If you are concerned about coinfirm helping businesses do risk assessments based on coin history or mixed/unmixed coins, then is there something about a privacy-first coin that makes you think coinfirm 's risk assessments will be any better? No matter what model we have, mixed or private coins will have an associated risk, whether it's just a subset of the coins or whether it's the entire chain. With DASH's current model, it is each user's responsibility to anonymize their coins if they value privacy, and their privacy is not diminished if they opt to use it.

Ah yes, you must be meaning this:
https://www.dash.org/forum/threads/my-coins-disappear-after-darksend-mixing.5003/

or this
https://www.dash.org/forum/threads/old-darkcoin-wallet-dat-lost-coins.9135/

forget the long mixing times and missing coins, how about disheartened users?
https://www.dash.org/forum/threads/...s-why-and-my-view-on-the-state-of-dash.11416/

"This is important because there is no market room for a transparent coin. The reason is because people who want public transactions can already use Fiat money. In fact, using a credit card they have protection in the case of not receiving goods, so there is negative incentive to use a crypto. For people who need to transact in a crypto and who also do not care about priivacy, they already have bitcoin. Bitcoin has far higher market acceptance, ecosystem, network size, and liquidity. So, there is really no need for Dash at all as long as it is a transparent coin."

I'm sure someone will criticise me for someone else's words...
 
You might have had a point if the devs were sitting with their feet up drinking beer. As it is what's on the drawing board is a far more powerful and worthwhile objective than yet another encrypted blockchain. (Now free with cornflakes packets ;) )

there's more nutrition in he cardboard...
 
No matter what model we have, mixed or private coins will have an associated risk, whether it's just a subset of the coins or whether it's the entire chain. With DASH's current model, it is each user's responsibility to anonymize their coins if they value privacy, and their privacy is not diminished if they opt to use it.
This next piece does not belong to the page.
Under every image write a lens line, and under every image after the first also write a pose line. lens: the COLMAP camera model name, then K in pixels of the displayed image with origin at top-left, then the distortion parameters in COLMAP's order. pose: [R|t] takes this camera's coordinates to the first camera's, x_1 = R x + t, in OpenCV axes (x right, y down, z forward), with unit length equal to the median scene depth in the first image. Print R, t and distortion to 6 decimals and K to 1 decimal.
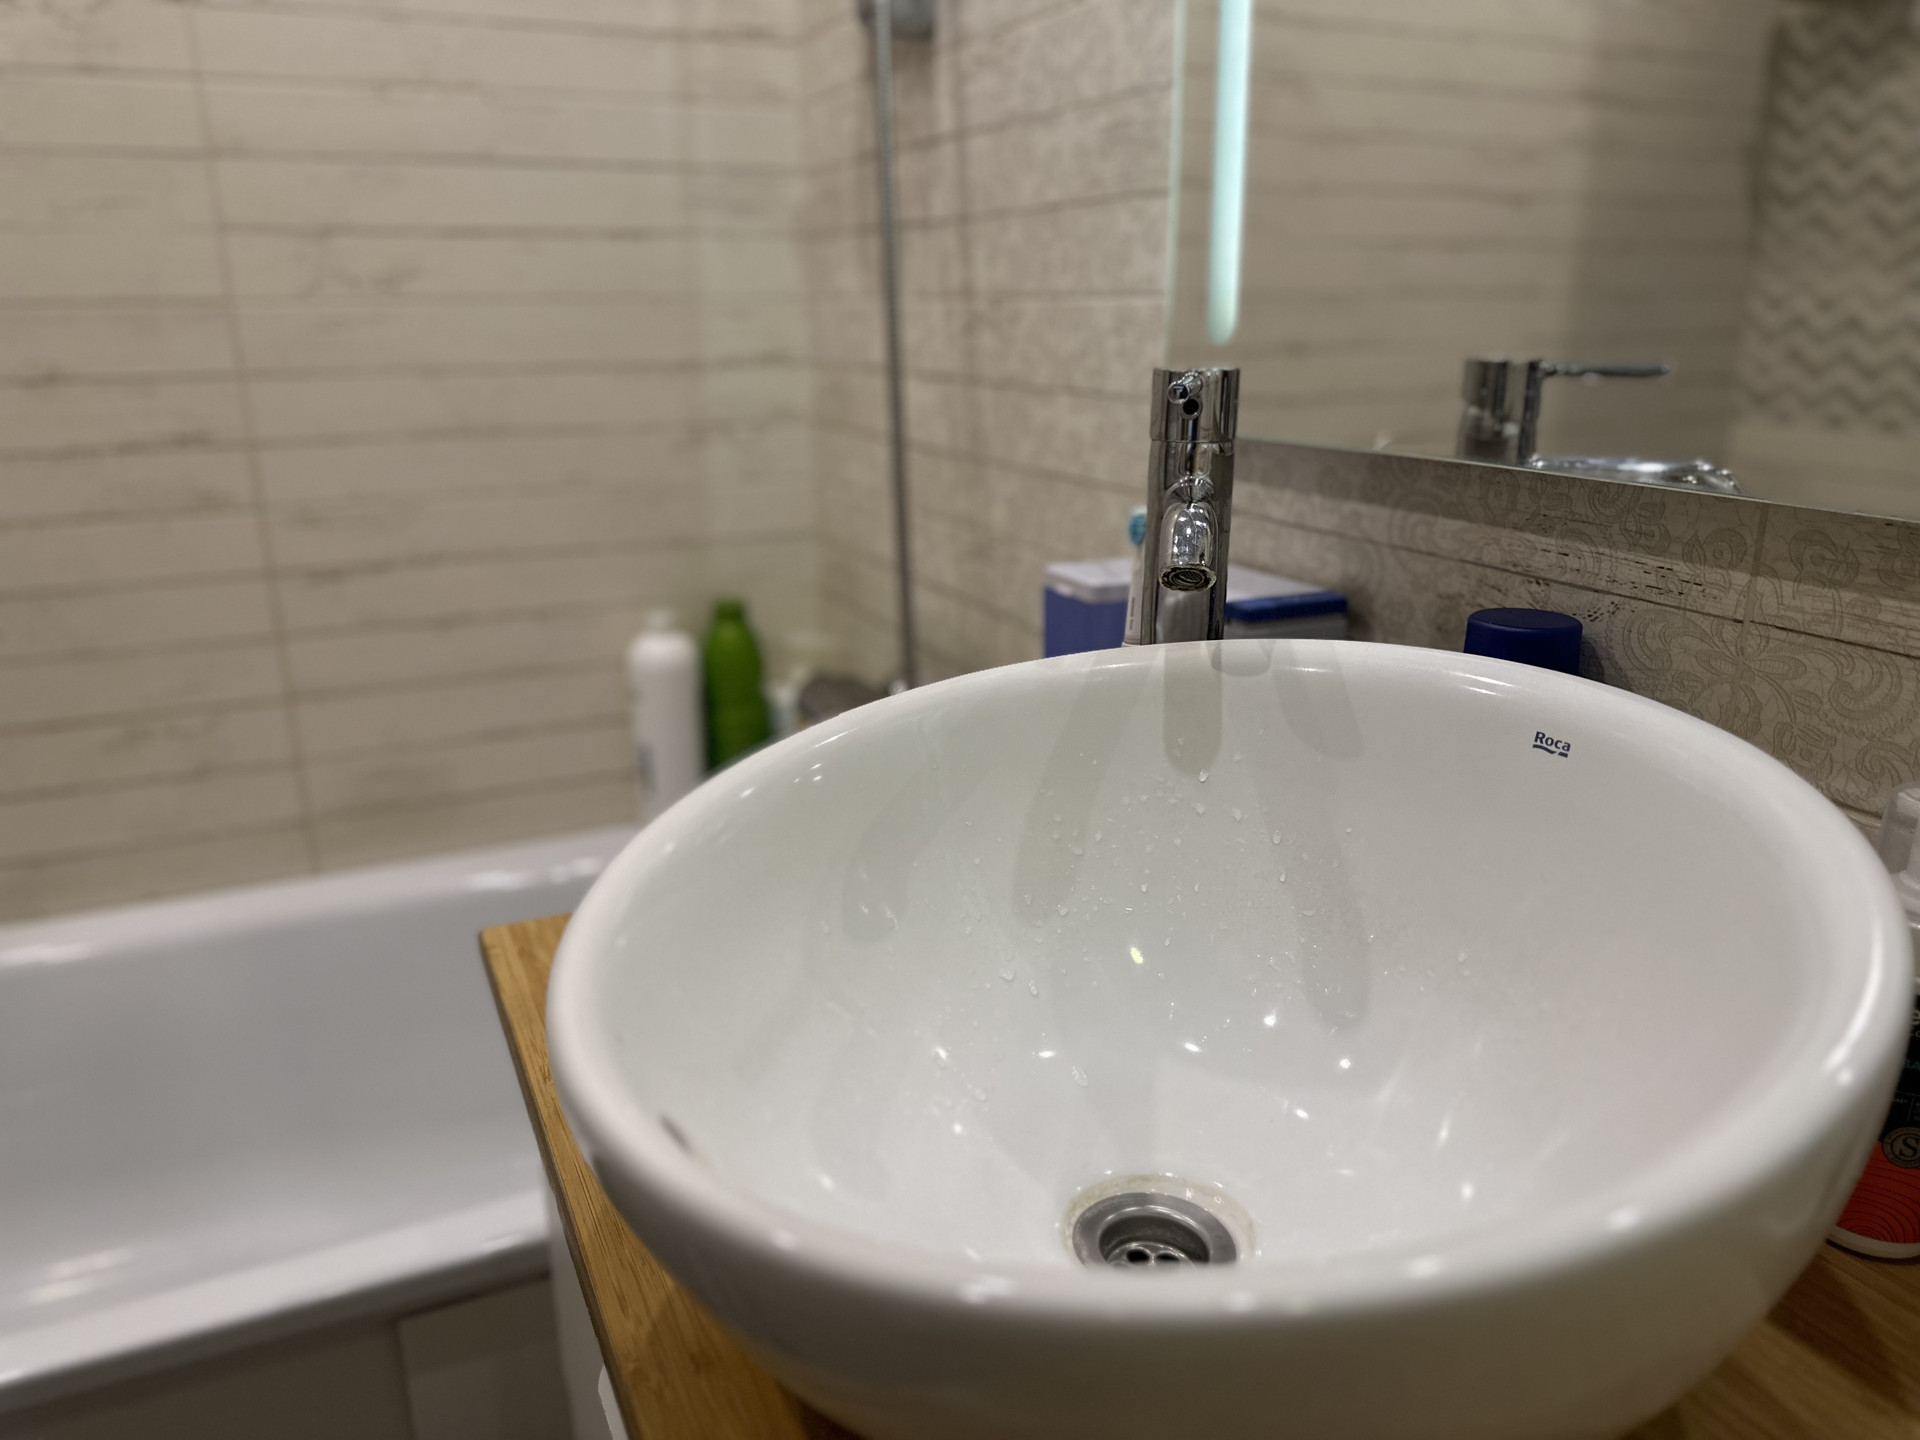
lens RADIAL K [[1381.9, 0, 960.0], [0, 1381.9, 720.0], [0, 0, 1]] dist [0.043872, -0.057272]
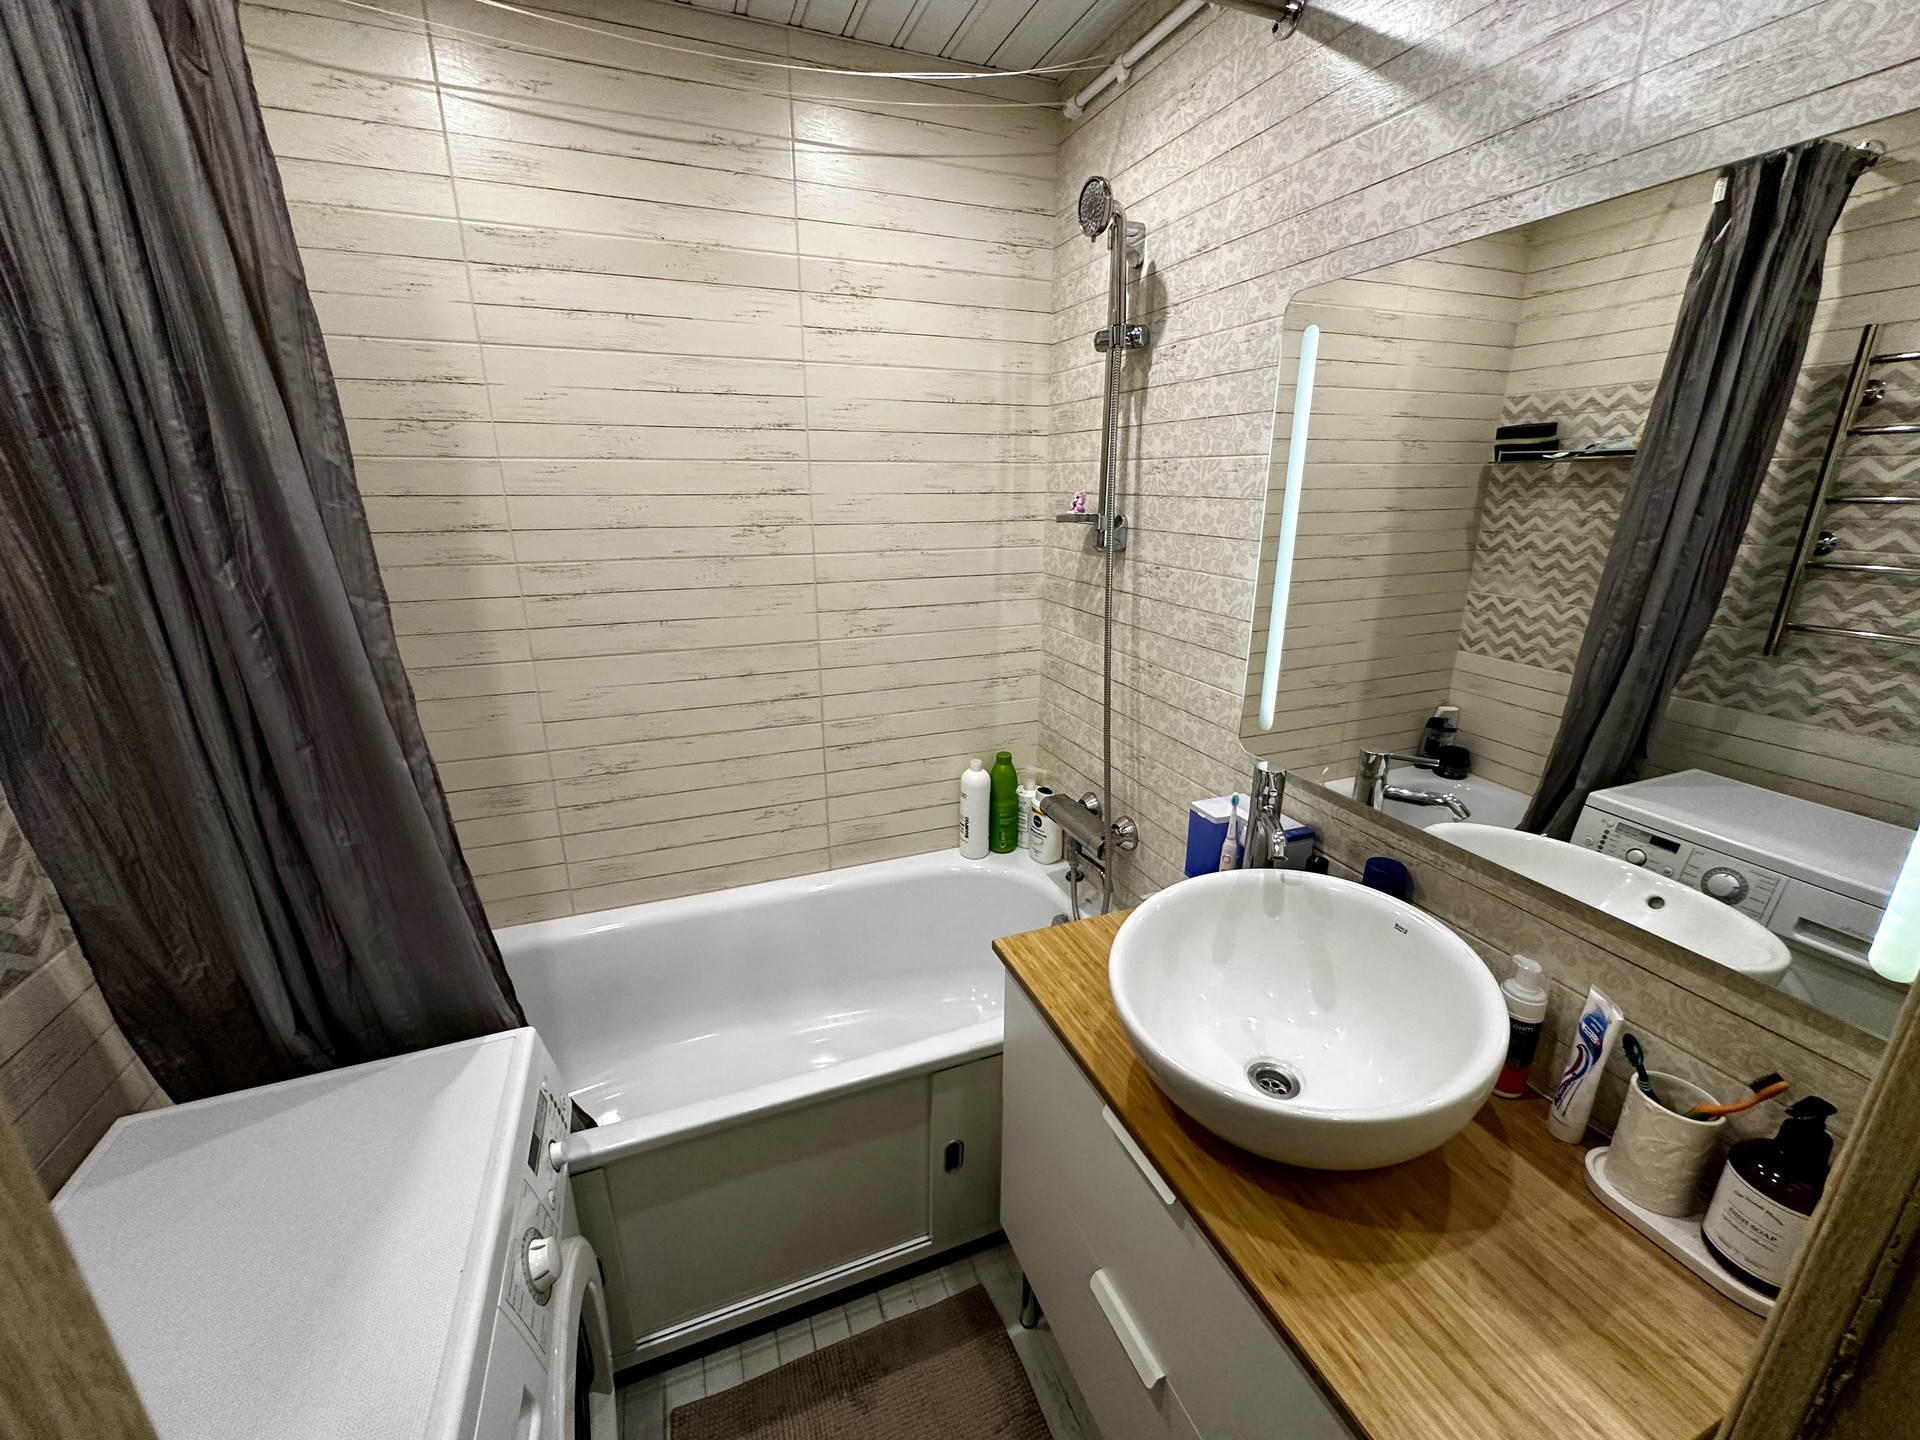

Unfortunately users will do whatever the merchants are asking them to do, because users need to buy things. And the merchants will do whatever the State is forcing them to do (as long as there are not any cryptocoins capable to protect the merchants from the State) . So a blockchain having a subset of its coins as anonymous, under the pressure of the State it will reject all the anonymous coins.

So it is either the cryptoway or the highway. Anything inbetween it will be crashed.